## Request
The records must be retyped exactly, with no pictures included.

Dataset entries:
········

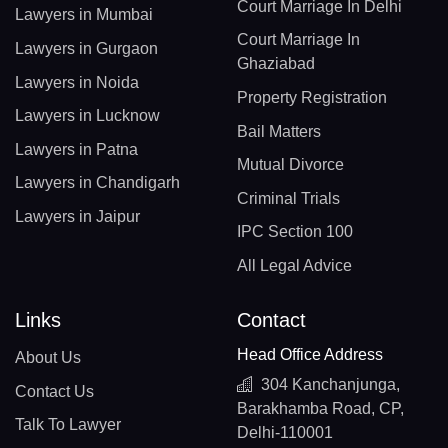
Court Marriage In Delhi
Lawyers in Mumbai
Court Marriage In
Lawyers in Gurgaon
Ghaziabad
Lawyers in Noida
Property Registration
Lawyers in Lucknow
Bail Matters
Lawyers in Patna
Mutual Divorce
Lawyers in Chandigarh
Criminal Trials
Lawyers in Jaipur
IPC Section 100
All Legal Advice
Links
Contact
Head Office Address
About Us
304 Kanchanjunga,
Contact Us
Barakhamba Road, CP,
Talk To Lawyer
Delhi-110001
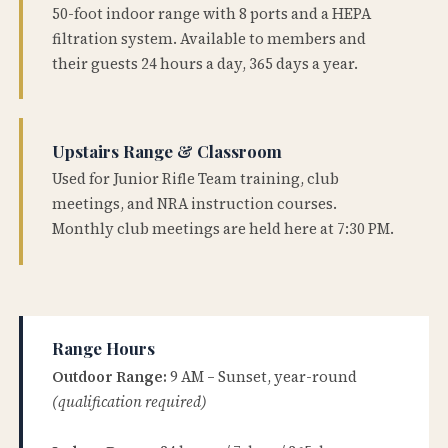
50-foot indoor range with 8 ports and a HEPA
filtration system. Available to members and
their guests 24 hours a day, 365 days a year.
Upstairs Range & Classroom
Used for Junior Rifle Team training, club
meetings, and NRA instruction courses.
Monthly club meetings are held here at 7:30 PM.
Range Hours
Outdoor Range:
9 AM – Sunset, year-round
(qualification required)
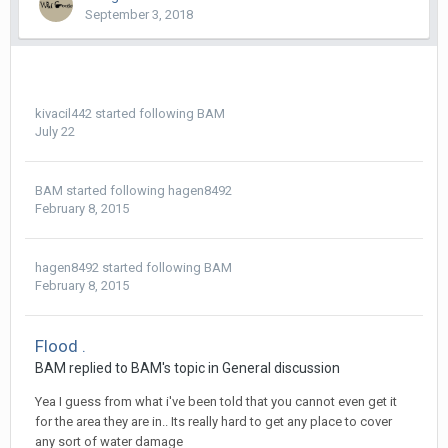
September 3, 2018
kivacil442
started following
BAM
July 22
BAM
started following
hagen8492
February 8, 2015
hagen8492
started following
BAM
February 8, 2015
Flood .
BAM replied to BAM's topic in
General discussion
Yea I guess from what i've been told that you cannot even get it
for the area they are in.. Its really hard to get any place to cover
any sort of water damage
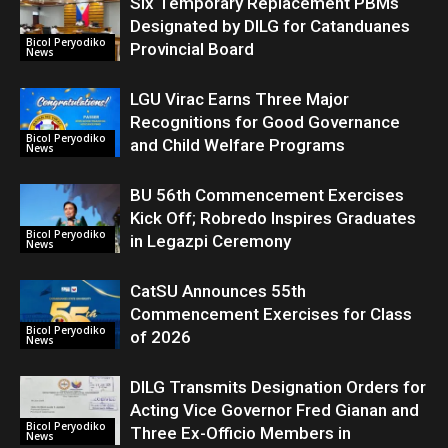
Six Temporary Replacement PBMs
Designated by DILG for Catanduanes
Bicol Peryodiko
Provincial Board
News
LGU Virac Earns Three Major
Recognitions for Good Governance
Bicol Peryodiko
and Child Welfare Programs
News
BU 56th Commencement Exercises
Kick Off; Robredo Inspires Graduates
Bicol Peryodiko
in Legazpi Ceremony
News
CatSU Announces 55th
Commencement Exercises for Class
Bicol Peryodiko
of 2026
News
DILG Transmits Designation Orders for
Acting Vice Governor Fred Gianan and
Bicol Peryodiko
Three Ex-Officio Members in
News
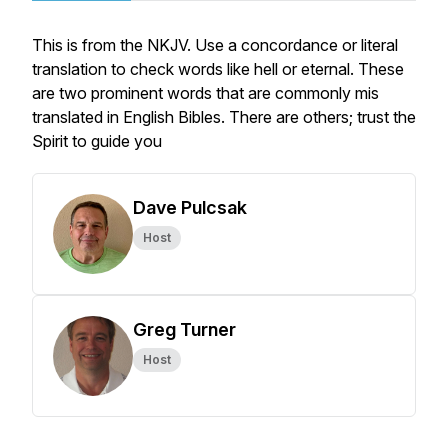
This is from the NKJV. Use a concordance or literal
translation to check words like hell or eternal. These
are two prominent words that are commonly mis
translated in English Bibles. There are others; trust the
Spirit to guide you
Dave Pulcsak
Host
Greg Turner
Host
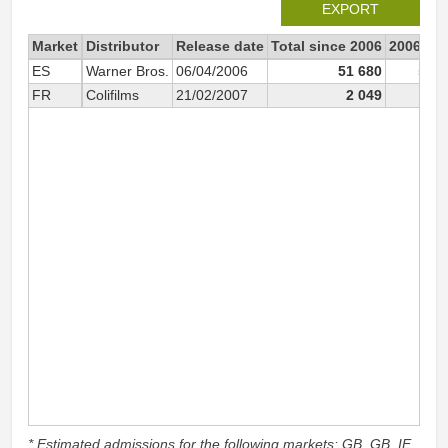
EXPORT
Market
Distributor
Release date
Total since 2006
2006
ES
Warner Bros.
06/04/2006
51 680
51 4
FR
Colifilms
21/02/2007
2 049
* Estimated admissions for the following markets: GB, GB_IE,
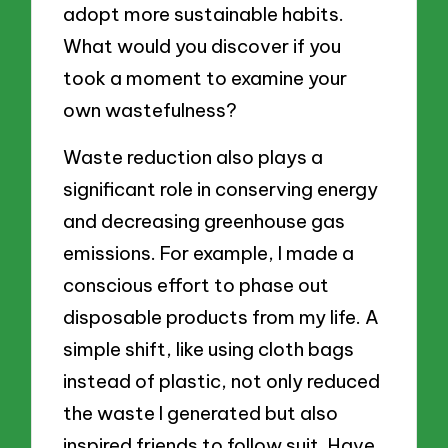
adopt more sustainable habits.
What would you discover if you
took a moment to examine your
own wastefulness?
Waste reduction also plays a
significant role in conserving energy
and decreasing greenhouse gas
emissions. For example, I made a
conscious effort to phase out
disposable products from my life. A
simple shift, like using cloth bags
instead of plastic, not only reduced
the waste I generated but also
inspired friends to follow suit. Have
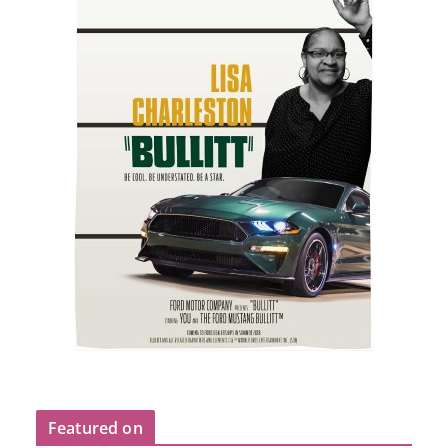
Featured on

········

## Finished exercise
Court Marriage In Delhi
Lawyers in Mumbai
Court Marriage In
Lawyers in Gurgaon
Ghaziabad
Lawyers in Noida
Property Registration
Lawyers in Lucknow
Bail Matters
Lawyers in Patna
Mutual Divorce
Lawyers in Chandigarh
Criminal Trials
Lawyers in Jaipur
IPC Section 100
All Legal Advice
Links
Contact
Head Office Address
About Us
304 Kanchanjunga,
Contact Us
Barakhamba Road, CP,
Talk To Lawyer
Delhi-110001
50-foot indoor range with 8 ports and a HEPA
filtration system. Available to members and
their guests 24 hours a day, 365 days a year.
Upstairs Range & Classroom
Used for Junior Rifle Team training, club
meetings, and NRA instruction courses.
Monthly club meetings are held here at 7:30 PM.
Range Hours
Outdoor Range:
9 AM – Sunset, year-round
(qualification required)
September 3, 2018
kivacil442
started following
BAM
July 22
BAM
started following
hagen8492
February 8, 2015
hagen8492
started following
BAM
February 8, 2015
Flood .
BAM replied to BAM's topic in
General discussion
Yea I guess from what i've been told that you cannot even get it
for the area they are in.. Its really hard to get any place to cover
any sort of water damage
Six Temporary Replacement PBMs
Designated by DILG for Catanduanes
Bicol Peryodiko
Provincial Board
News
LGU Virac Earns Three Major
Recognitions for Good Governance
Bicol Peryodiko
and Child Welfare Programs
News
BU 56th Commencement Exercises
Kick Off; Robredo Inspires Graduates
Bicol Peryodiko
in Legazpi Ceremony
News
CatSU Announces 55th
Commencement Exercises for Class
Bicol Peryodiko
of 2026
News
DILG Transmits Designation Orders for
Acting Vice Governor Fred Gianan and
Bicol Peryodiko
Three Ex-Officio Members in
News
This is from the NKJV. Use a concordance or literal
translation to check words like hell or eternal. These
are two prominent words that are commonly mis
translated in English Bibles. There are others; trust the
Spirit to guide you
Dave Pulcsak
Host
Greg Turner
Host
EXPORT
Market
Distributor
Release date
Total since 2006
2006
ES
Warner Bros.
06/04/2006
51 680
51 4
FR
Colifilms
21/02/2007
2 049
* Estimated admissions for the following markets: GB, GB_IE,
adopt more sustainable habits.
What would you discover if you
took a moment to examine your
own wastefulness?
Waste reduction also plays a
significant role in conserving energy
and decreasing greenhouse gas
emissions. For example, I made a
conscious effort to phase out
disposable products from my life. A
simple shift, like using cloth bags
instead of plastic, not only reduced
the waste I generated but also
inspired friends to follow suit. Have
Featured on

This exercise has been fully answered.